Air Lib : Pourquoi ne pas demander des comptes aux responsables de la faillite ?13/02/20032003Journal/medias/journalnumero/images/2003/02/une1802.jpg.445x577_q85_box-0%2C104%2C1383%2C1896_crop_detail.jpg

Dans les entreprises

Air Lib : Pourquoi ne pas demander des comptes aux responsables de la faillite ?

Depuis jeudi 5 février, la compagnie aérienne Air Lib n'a plus de licence d'exploitation et ses avions restent cloués au sol. Les 3 200 salariés de cette entreprise, eux, sont dans l'expectative en attendant une décision judiciaire, et risquent fort de se retrouver au chômage. Les suppressions d'emplois seront même vraisemblablement supérieures, si l'on compte qu'Air Lib faisait vivre quelque 15 à 18 000 personnes avec les sous-traitants.

Depuis sa création, Air Lib connaît des difficultés financières, et ne tenait qu'avec l'aide de l'État.

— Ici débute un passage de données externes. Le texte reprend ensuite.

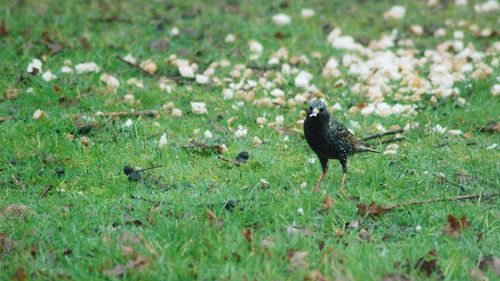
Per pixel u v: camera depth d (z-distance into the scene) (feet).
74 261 28.81
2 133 40.98
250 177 36.91
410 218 32.94
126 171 37.01
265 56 54.80
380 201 34.40
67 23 59.31
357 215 33.12
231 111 45.42
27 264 28.60
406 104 47.16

Celui-ci a décidé de cesser de subventionner la compagnie. Il comptait sur un repreneur pour récupérer son argent, et justement le dernier repreneur potentiel, le néerlandais Imca, a déclaré forfait le 5 février. Son " plan de sauvetage " prévoyait des mesures contre le personnel (en licencier une partie et augmenter le travail de ceux qui restent), d'étaler sur sept ans le remboursement de la dette envers l'État, et d'acheter 29 Airbus pour renouveler la flotte vieillissante... mais à condition d'obtenir un prix bradé. Ce dernier point a été la pierre d'achoppement.

Air Lib est née en juillet 2001, après la faillite d'AOM-Air Liberté, consécutive au fait que les deux principaux actionnaires, Swissair et Marine-Wendel, aient décidé de ne plus financer cette compagnie qui ne leur rapportait pas assez d'argent. Des plans de sauvetage proposés, le tribunal de Créteil avait retenu celui de l'ancien pilote d'Air France, Charles Corbet, qui devint donc le PDG de la nouvelle compagnie aérienne. Au passage, 1 200 salariés étaient déjà restés sur le pavé. Si Swissair a versé ensuite une partie des sommes qu'elle s'était engagée à payer, Marine-Wendel, le groupe financier du baron Seillière, a purement et simplement retiré ses capitaux pour les placer ailleurs, sans que personne, au gouvernement ou parmi les hauts fonctionnaires, n'y trouve rien à redire puisque, effectivement, tel est le fonctionnement du capitalisme : mettre son argent là où il peut rapporter le maximum, non là où c'est utile à la population si les profits sont moindres.

Maintenant, plutôt que d'accuser ceux qui sont à l'origine de cette faillite, tous disent que l'échec d'Air Lib serait dû au fait qu'il n'y a pas la place pour un " deuxième pôle aérien " en France, derrière Air France. Mais en même temps, toutes les compagnies se mettent sur les rangs pour se faire attribuer une part des 50 000 créneaux horaires que détenait Air Lib sur l'aéroport d'Orly. Or, qui dit créneau, dit avions qui décollent et qui atterrissent, avec des passagers qui apportent des recettes. Il faut donc croire qu'il y a une place... Pourtant personne ne parle de faire payer les responsables qui vont jeter des milliers de travailleurs sur le pavé. Ceux qui ont laissé tomber Air Lib ne sont cependant pas cachés derrière des sociétés écrans aux ramifications si nombreuses et opaques qu'il serait difficile de savoir quels capitalistes, en chair et en os, détiennent l'argent. Ce ne sont pas non plus des investisseurs étrangers qui échapperaient à la législation française, si d'aventure elle voulait s'en prendre à eux.

Non, le baron Seillière, à l'origine de cette catastrophe, n'est pas hors d'atteinte. En tant que président du MEDEF, il a des rendez-vous quasi hebdomadaires avec des membres du gouvernement. Mais pas question pour eux de lui imposer la moindre contrainte, de le forcer à continuer à faire vivre la compagnie aérienne, et surtout ses 3 200 salariés.

Après Chirac parlant de " patron-voyou ", tout le monde politique et la presse ont repris cette expression. Là, ils en ont un à portée de main (un parmi tous ceux qui licencient et ne sont pas non plus hors d'atteinte), mais ils le laissent faire ce qu'il veut de ses capitaux, quitte à ruiner une branche de l'économie et la vie de milliers de travailleurs.